**Task to complete**
Reproduce the complete set of records exactly. No picture is to appear in the copy.

**Material provided**
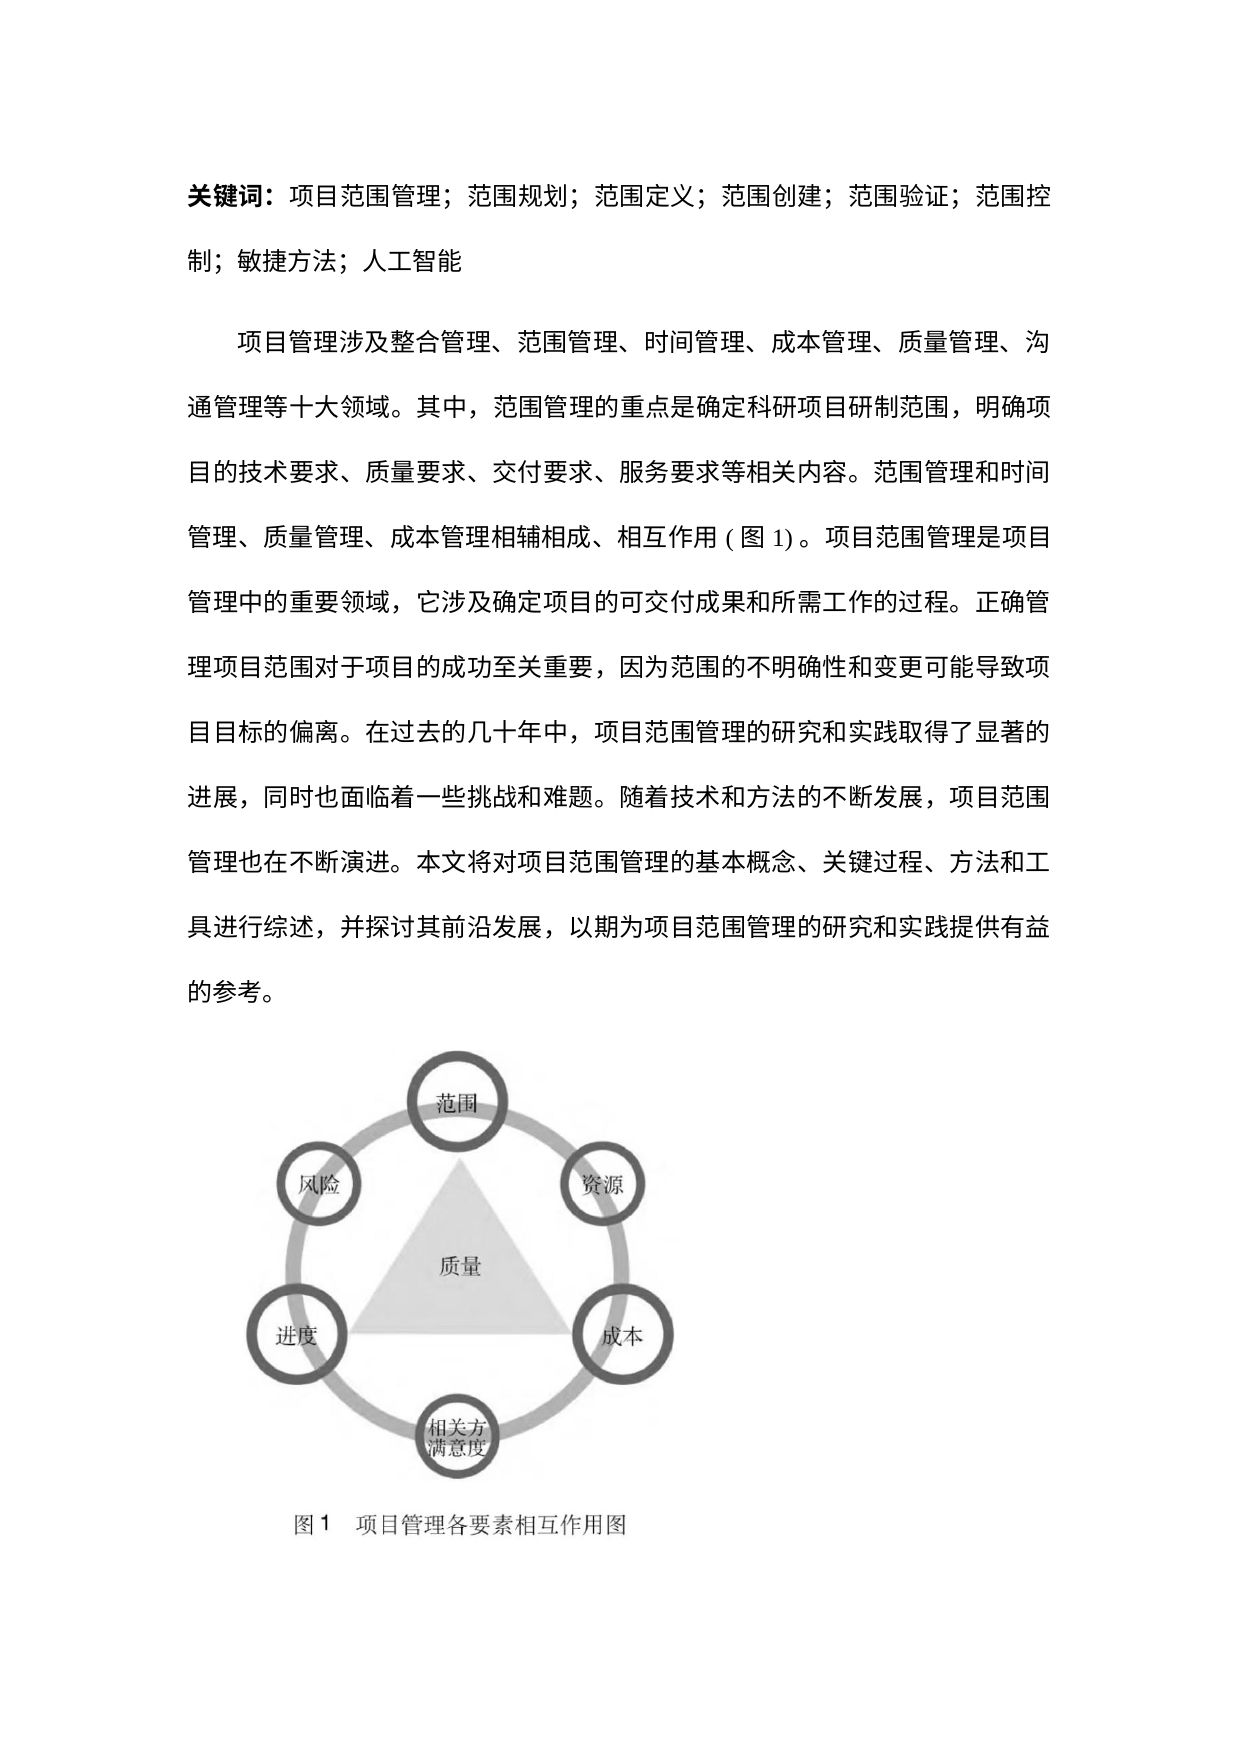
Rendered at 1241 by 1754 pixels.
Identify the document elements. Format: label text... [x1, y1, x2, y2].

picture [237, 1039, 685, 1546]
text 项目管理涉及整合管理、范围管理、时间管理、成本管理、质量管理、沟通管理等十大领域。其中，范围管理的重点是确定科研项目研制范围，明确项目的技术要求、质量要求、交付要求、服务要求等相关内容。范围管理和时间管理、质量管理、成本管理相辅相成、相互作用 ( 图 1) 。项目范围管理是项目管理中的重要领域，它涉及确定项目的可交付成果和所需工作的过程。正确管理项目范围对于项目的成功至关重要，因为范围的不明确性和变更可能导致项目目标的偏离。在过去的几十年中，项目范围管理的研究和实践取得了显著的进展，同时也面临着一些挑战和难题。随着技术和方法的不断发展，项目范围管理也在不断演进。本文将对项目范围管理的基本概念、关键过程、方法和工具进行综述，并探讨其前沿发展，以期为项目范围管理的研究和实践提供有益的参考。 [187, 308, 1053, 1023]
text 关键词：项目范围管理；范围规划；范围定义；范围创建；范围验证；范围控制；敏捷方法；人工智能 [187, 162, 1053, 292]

**Response**
Rendered at 1241 by 1754 pixels.
Identify the document elements. Format: label text... [x1, y1, x2, y2].

picture [237, 1039, 685, 1546]
text 项目管理涉及整合管理、范围管理、时间管理、成本管理、质量管理、沟通管理等十大领域。其中，范围管理的重点是确定科研项目研制范围，明确项目的技术要求、质量要求、交付要求、服务要求等相关内容。范围管理和时间管理、质量管理、成本管理相辅相成、相互作用 ( 图 1) 。项目范围管理是项目管理中的重要领域，它涉及确定项目的可交付成果和所需工作的过程。正确管理项目范围对于项目的成功至关重要，因为范围的不明确性和变更可能导致项目目标的偏离。在过去的几十年中，项目范围管理的研究和实践取得了显著的进展，同时也面临着一些挑战和难题。随着技术和方法的不断发展，项目范围管理也在不断演进。本文将对项目范围管理的基本概念、关键过程、方法和工具进行综述，并探讨其前沿发展，以期为项目范围管理的研究和实践提供有益的参考。 [187, 308, 1053, 1023]
text 关键词：项目范围管理；范围规划；范围定义；范围创建；范围验证；范围控制；敏捷方法；人工智能 [187, 162, 1053, 292]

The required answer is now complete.